(To-do item) Only an exact repetition of the lines from the one holding "Срок годности" to the end of the data is wanted, with pictures left out.
Start of Extracted material
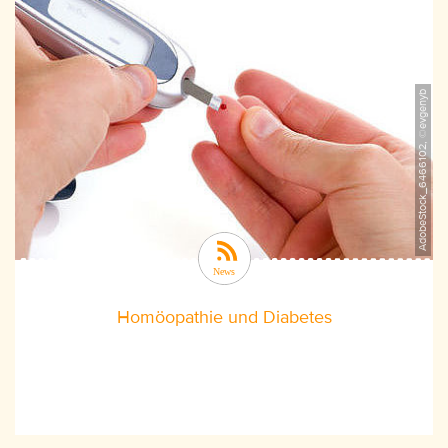
AdobeStock_6466102, ©evgenyb
Homöopathie und Diabetes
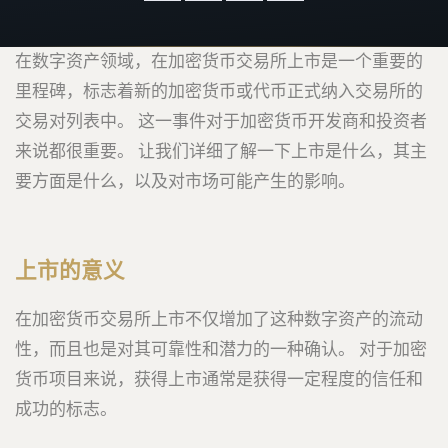
在数字资产领域，在加密货币交易所上市是一个重要的
里程碑，标志着新的加密货币或代币正式纳入交易所的
交易对列表中。 这一事件对于加密货币开发商和投资者
来说都很重要。 让我们详细了解一下上市是什么，其主
要方面是什么，以及对市场可能产生的影响。
上市的意义
在加密货币交易所上市不仅增加了这种数字资产的流动
性，而且也是对其可靠性和潜力的一种确认。 对于加密
货币项目来说，获得上市通常是获得一定程度的信任和
成功的标志。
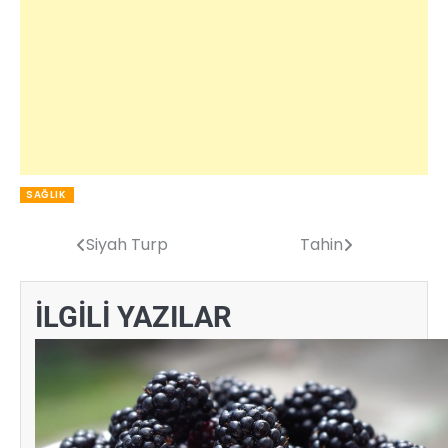
SAĞLIK
Siyah Turp
Tahin
Yazı
gezinmesi
İLGİLİ YAZILAR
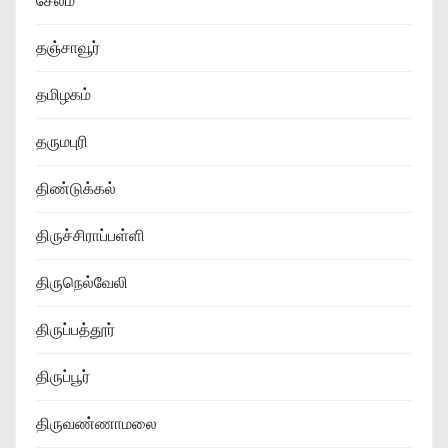
சேலம்
தஞ்சாவூர்
தமிழகம்
தருமபுரி
திண்டுக்கல்
திருச்சிராப்பள்ளி
திருநெல்வேலி
திருப்பத்தூர்
திருப்பூர்
திருவண்ணாமலை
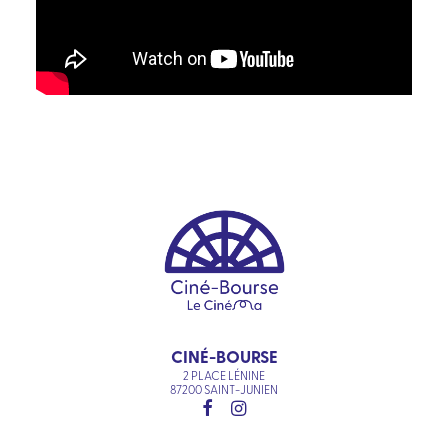
CINÉ-BOURSE
2 PLACE LÉNINE
87200 SAINT-JUNIEN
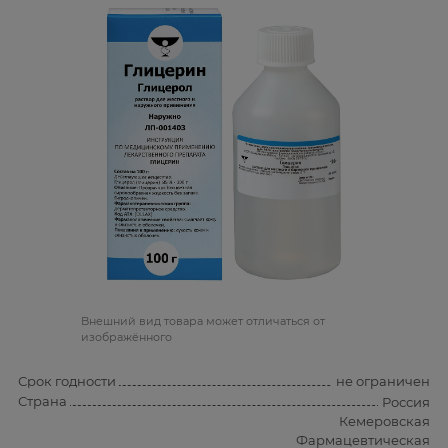
Bнешний вид товара может отличаться от
изображённого
Срок годности
не ограничен
Страна
Россия
Кемеровская
Фармацевтическая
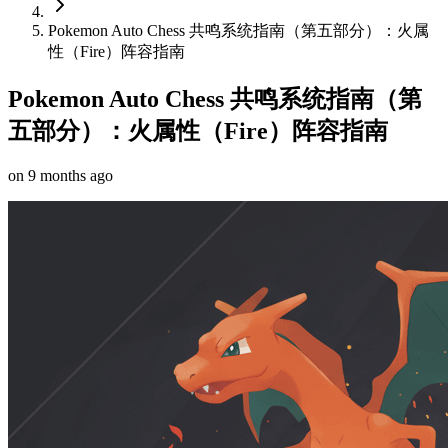
Pokemon Auto Chess 共鸣系统指南（第五部分）：火属
性（Fire）阵容指南
Pokemon Auto Chess 共鸣系统指南（第
五部分）：火属性（Fire）阵容指南
on
9 months ago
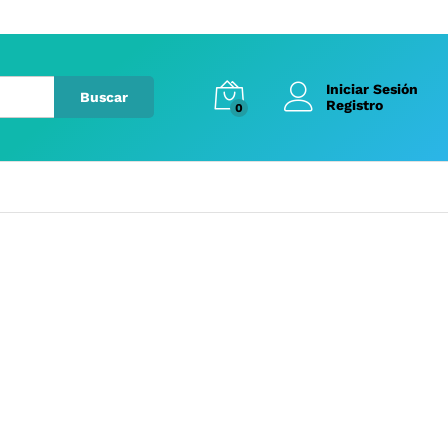
Iniciar Sesión
Buscar
Registro
0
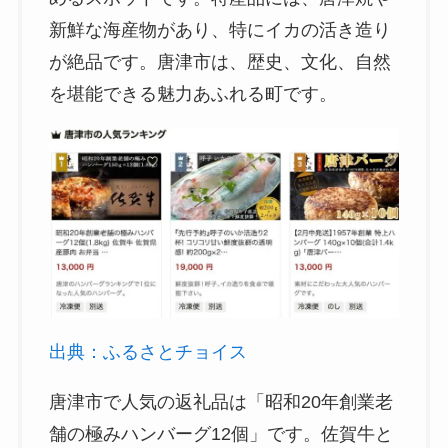
新鮮な海産物があり、特にイカの活き造り
が絶品です。唐津市は、歴史、文化、自然
を堪能できる魅力あふれる町です。
出典：ふるさとチョイス
唐津市で人気の返礼品は「昭和20年創業老
舗の極みハンバーグ12個」です。佐賀牛と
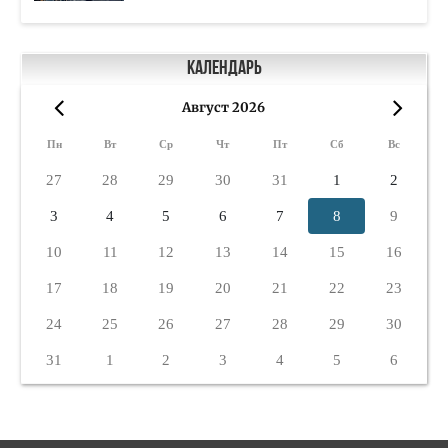
Календарь
Август 2026
«
»
Пн
Вт
Ср
Чт
Пт
Сб
Вс
27
28
29
30
31
1
2
3
4
5
6
7
8
9
10
11
12
13
14
15
16
17
18
19
20
21
22
23
24
25
26
27
28
29
30
31
1
2
3
4
5
6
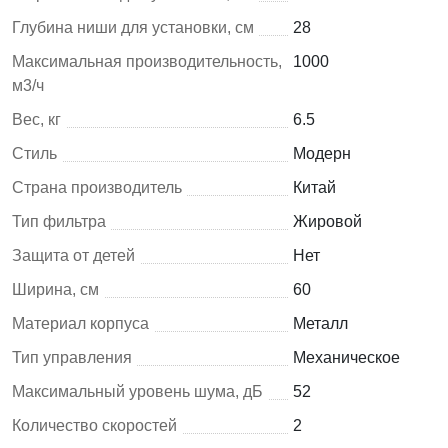
Глубина ниши для установки, см
28
Максимальная производительность,
1000
м3/ч
Вес, кг
6.5
Стиль
Модерн
Страна производитель
Китай
Тип фильтра
Жировой
Защита от детей
Нет
Ширина, см
60
Материал корпуса
Металл
Тип управления
Механическое
Максимальный уровень шума, дБ
52
Количество скоростей
2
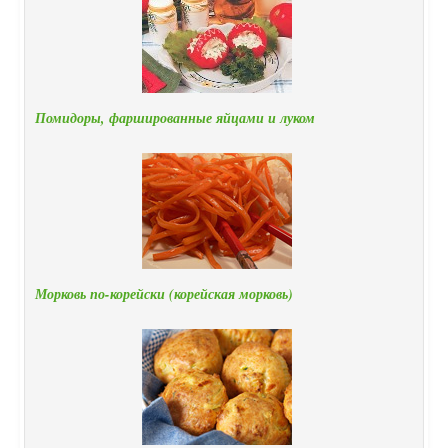
Помидоры, фаршированные яйцами и луком
Морковь по-корейски (корейская морковь)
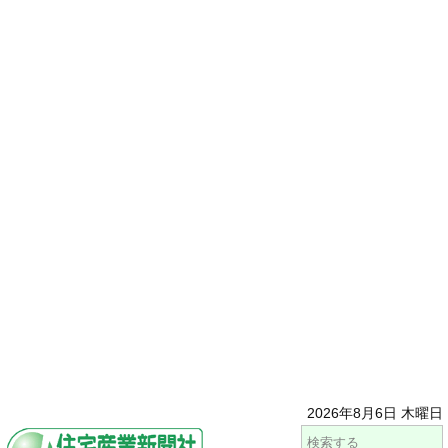
2026年8月6日 木曜日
End of Extracted material
(Exercise result)
Срок годности
не ограничен
Страна
Россия
Кемеровская
Фармацевтическая
Pokemon Auto Chess 共鸣系统指南（第五部分）：火属
性（Fire）阵容指南
Pokemon Auto Chess 共鸣系统指南（第
五部分）：火属性（Fire）阵容指南
on
9 months ago
Iniciar Sesión
Buscar
Registro
0
新鮮な海産物があり、特にイカの活き造り
が絶品です。唐津市は、歴史、文化、自然
を堪能できる魅力あふれる町です。
出典：ふるさとチョイス
唐津市で人気の返礼品は「昭和20年創業老
舗の極みハンバーグ12個」です。佐賀牛と
Календарь
Август 2026
«
»
Пн
Вт
Ср
Чт
Пт
Сб
Вс
27
28
29
30
31
1
2
3
4
5
6
7
8
9
10
11
12
13
14
15
16
17
18
19
20
21
22
23
24
25
26
27
28
29
30
31
1
2
3
4
5
6
Глубина ниши для установки, см
28
Максимальная производительность,
1000
м3/ч
Вес, кг
6.5
Стиль
Модерн
Страна производитель
Китай
Тип фильтра
Жировой
Защита от детей
Нет
Ширина, см
60
Материал корпуса
Металл
Тип управления
Механическое
Максимальный уровень шума, дБ
52
Количество скоростей
2
Помидоры, фаршированные яйцами и луком
Морковь по-корейски (корейская морковь)
2026年8月6日 木曜日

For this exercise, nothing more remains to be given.